Pour atteindre le dernier poteau, situé au col lui-même, il faut tout de même grimper plus de 1000m de dénivelé avec un final « costaud ».

Passé le col, retour en Aragon et descente régulière, mais longue, dans le vallon d’Añes Cruces. La végétation devient de plus en plus « champêtre ». Des champs entiers d’iris accueillent la cuadrilla. La vue sur le massif des Posets, deuxième massif des Pyrénées par sa hauteur (3375m), est belle, surtout à la tombée de la nuit depuis le refuge de Viados qui lui fait face. 19h, instant de magie : Tous les randonneurs sont dehors, silencieux, à regarder les derniers rayons du soleil caresser les Posets. Un beau moment et surtout une vue magnifique pour ce refuge qui tous les soirs propose un nouveau spectacle lumineux à ses résidents.

Quant au refuge lui-même : douche à 2 euros (!), bon dîner, partie de « concombre » acharnée, chambrée de 4 très correcte. Petit-déjeuner à base de produits pré-emballés Auchan. En montagne, il ne faut pas demander la lune.

De Viados (1749m) à Bielsa (1032m), une fois sortis du bois, une longue montée attend la mule et les 4 randonneurs pour atteindre le col de Pardinas (2260m). Elle traverse des champs à l’herbe dense et haute (hauteur : mi-cuisse) qui ne se terminent jamais. Le vent fait onduler le tout. Une estive riche, vide de vie animale ! Où sont-donc les vaches et moutons ?

EXERCICES
1. Extrayez du récit de randonnée le passage situé entre "Quant au refuge" et "et moutons ?", ces deux limites comprises.
2. Pour chaque affirmation, indiquez par oui ou par non si elle est conforme au récit de randonnée, et justifiez par les mots décisifs du récit cités tels quels : (a) Le massif des Posets est le deuxième massif des Pyrénées par sa hauteur. (b) La douche au refuge de Viados est gratuite. (c) Les herbages traversés pour atteindre le col de Pardinas sont peuplés de vaches et de moutons.

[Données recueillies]

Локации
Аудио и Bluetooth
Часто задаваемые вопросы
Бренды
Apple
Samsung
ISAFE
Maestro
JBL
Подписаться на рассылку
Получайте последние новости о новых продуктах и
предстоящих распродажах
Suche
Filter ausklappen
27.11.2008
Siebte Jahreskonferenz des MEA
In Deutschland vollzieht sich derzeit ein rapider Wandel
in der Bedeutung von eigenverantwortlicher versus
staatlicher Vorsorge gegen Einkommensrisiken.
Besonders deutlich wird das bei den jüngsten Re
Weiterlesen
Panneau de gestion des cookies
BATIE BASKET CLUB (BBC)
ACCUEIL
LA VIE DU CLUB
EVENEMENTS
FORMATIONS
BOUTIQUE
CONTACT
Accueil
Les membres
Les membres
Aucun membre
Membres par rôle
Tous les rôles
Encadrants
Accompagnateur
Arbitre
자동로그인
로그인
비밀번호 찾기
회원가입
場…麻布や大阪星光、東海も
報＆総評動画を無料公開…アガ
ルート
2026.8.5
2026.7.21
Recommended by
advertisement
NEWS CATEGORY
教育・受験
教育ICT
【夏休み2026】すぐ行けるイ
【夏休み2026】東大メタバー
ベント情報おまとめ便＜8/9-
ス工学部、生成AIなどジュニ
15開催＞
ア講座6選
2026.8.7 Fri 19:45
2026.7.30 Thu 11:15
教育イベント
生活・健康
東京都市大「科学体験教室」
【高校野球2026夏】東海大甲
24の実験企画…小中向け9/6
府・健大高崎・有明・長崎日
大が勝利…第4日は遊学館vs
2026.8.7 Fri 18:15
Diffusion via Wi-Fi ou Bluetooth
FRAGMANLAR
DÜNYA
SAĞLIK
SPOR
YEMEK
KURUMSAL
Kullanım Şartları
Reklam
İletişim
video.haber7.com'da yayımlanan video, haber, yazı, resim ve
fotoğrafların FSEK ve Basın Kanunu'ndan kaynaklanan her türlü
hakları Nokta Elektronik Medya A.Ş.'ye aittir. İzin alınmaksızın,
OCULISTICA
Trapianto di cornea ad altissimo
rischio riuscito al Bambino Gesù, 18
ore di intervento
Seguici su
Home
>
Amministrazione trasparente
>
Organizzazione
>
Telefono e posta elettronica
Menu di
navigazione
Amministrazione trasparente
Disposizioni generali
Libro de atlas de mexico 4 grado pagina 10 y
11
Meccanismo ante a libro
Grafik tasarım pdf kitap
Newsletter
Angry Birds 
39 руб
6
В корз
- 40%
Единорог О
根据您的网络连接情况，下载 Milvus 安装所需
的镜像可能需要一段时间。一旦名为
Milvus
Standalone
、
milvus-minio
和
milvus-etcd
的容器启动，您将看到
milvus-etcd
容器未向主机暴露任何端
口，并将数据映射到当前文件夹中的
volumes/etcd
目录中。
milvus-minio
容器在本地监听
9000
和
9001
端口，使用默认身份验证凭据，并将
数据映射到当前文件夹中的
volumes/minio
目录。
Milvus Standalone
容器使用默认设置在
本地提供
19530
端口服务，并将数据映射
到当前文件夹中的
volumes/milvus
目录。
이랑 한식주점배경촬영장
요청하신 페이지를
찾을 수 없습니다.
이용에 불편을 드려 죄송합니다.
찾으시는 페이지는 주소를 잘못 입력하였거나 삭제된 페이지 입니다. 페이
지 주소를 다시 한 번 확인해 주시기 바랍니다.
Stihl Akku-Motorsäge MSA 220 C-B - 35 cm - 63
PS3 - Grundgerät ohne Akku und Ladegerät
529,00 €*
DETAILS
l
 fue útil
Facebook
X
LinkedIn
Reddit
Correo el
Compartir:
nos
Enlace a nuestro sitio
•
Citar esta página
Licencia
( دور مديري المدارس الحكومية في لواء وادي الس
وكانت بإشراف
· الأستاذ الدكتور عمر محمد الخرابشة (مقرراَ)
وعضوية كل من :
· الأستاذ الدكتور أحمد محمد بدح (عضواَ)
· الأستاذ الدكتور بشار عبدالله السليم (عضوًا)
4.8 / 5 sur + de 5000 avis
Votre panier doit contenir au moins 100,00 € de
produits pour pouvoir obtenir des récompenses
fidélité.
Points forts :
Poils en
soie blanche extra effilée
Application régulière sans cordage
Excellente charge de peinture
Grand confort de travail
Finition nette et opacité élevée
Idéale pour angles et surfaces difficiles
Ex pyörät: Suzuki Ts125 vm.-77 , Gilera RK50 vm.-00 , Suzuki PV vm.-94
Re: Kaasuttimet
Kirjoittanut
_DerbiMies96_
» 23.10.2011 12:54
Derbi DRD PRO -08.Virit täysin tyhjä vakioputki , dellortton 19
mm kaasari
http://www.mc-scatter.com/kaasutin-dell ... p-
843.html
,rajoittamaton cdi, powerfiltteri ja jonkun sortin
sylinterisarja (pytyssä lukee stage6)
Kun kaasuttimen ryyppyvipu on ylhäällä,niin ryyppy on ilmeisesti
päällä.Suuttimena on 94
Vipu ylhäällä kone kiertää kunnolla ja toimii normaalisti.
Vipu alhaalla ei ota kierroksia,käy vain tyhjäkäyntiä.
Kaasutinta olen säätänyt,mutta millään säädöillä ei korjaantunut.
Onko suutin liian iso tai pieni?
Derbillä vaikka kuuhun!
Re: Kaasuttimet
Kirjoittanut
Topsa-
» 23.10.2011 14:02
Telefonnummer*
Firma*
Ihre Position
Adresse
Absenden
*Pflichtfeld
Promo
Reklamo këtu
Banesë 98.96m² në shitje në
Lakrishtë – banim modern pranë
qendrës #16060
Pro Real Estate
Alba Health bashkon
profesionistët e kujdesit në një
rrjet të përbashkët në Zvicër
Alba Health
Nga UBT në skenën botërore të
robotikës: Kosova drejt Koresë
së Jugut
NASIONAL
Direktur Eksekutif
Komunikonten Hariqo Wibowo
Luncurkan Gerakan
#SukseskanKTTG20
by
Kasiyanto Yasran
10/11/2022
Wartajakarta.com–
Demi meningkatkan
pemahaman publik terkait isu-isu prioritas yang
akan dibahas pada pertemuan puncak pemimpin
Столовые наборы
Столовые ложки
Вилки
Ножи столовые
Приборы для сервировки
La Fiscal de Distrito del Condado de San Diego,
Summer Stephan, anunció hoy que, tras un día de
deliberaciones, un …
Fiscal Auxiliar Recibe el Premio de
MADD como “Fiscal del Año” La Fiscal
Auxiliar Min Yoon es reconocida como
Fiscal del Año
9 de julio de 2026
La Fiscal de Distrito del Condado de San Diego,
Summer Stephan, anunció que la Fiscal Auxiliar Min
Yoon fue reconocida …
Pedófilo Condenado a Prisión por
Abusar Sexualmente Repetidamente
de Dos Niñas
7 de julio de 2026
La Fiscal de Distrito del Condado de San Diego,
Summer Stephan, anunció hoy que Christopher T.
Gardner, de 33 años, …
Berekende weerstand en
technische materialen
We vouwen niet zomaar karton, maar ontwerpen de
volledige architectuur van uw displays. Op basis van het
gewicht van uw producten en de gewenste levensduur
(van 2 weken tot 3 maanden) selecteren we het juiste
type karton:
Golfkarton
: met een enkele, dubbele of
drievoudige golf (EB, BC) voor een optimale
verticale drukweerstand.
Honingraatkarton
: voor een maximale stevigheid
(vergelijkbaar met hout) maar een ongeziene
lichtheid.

CORRIGÉ DES EXERCICES
1.
Quant au refuge lui-même : douche à 2 euros (!), bon dîner, partie de « concombre » acharnée, chambrée de 4 très correcte. Petit-déjeuner à base de produits pré-emballés Auchan. En montagne, il ne faut pas demander la lune.

De Viados (1749m) à Bielsa (1032m), une fois sortis du bois, une longue montée attend la mule et les 4 randonneurs pour atteindre le col de Pardinas (2260m). Elle traverse des champs à l’herbe dense et haute (hauteur : mi-cuisse) qui ne se terminent jamais. Le vent fait onduler le tout. Une estive riche, vide de vie animale ! Où sont-donc les vaches et moutons ?

2.
(a) Oui : « deuxième massif des Pyrénées par sa hauteur (3375m) ».
(b) Non : « douche à 2 euros (!) ».
(c) Non : « Une estive riche, vide de vie animale ! »